In the given exercise, the system reaches equilibrium in the condenser, where acetone vapor is partially condensed when cooled. The amount of acetone that remains in the vapor phase is related to its vapor pressure, which depends on the temperature and the presence of other components, such as nitrogen. The equilibrium can be shifted by changing the temperature, as seen when the gas is cooled from 205°C to 10°C, leading to more acetone being condensed.

Ideal Gas Law

The ideal gas law is a fundamental equation in chemical engineering that provides a close approximation to the behavior of many gases under certain conditions. It is represented as PV = nRT, where P is the pressure, V is the volume, n is the number of moles of gas, R is the universal gas constant, and T is the absolute temperature in Kelvin.

In our exercise, the ideal gas law is used twice: first, to find the moles of acetone before and after entering the condenser, and second, to find the volume of the gas leaving the condenser. This law assumes the gas molecules do not interact and occupy no volume, which simplifies calculations for systems such as the one in this exercise. It's important to ensure that pressures are consistently used in SI units (Pascals) and temperatures in Kelvin for accurate calculations.

Partial Pressure

Partial pressure is a concept that describes the pressure that a single gas component in a mixture would exert if it alone occupied the entire volume of the mixture. The sum of the partial pressures of all the gases in the mixture equals the total pressure exerted by the gas mixture. This conforms to Dalton's Law of Partial Pressures.

In this example, the partial pressure of acetone is provided for both the feed to the condenser and the effluent gas. By knowing these pressures, and assuming ideal gas behavior, we can calculate the moles of acetone in both stages using the ideal gas law. It is crucial that when we look for the number of moles of nitrogen, we consider the total pressure and subtract the partial pressures of acetone from it to avoid any overestimation.

Mass and Energy Balance

Mass and energy balance principles are used to track and quantify the input and output streams of mass and energy in any process system. For a steady-state process, the mass entering a system must equal the mass leaving it. The same concept applies to energy. These balances are vital in designing and scaling up chemical processes.

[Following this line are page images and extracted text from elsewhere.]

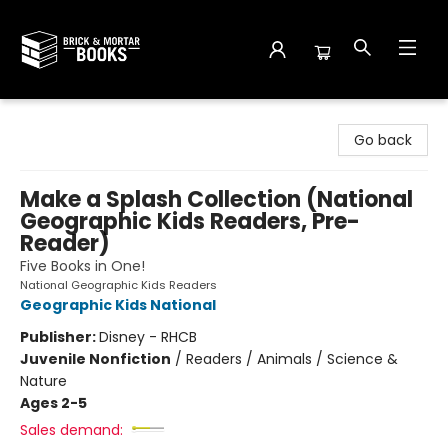
Brick and Mortar Books
Go back
Make a Splash Collection (National
Geographic Kids Readers, Pre-
Reader)
Five Books in One!
National Geographic Kids Readers
Geographic Kids National
Publisher:
Disney - RHCB
Juvenile Nonfiction
/
Readers / Animals / Science &
Nature
Ages 2-5
Sales demand:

In the exercise at hand, the mass balance is focused on the amount of acetone that is carried by nitrogen before and after the condenser. By calculating the mass of acetone in the input and output streams and the volume of gas leaving the condenser, students learn to apply these principles practically. Additionally, the rate at which acetone is vaporized is determined by comparing the volumetric flow rates pre- and post-condenser, which ties back into maintaining a mass balance on the acetone.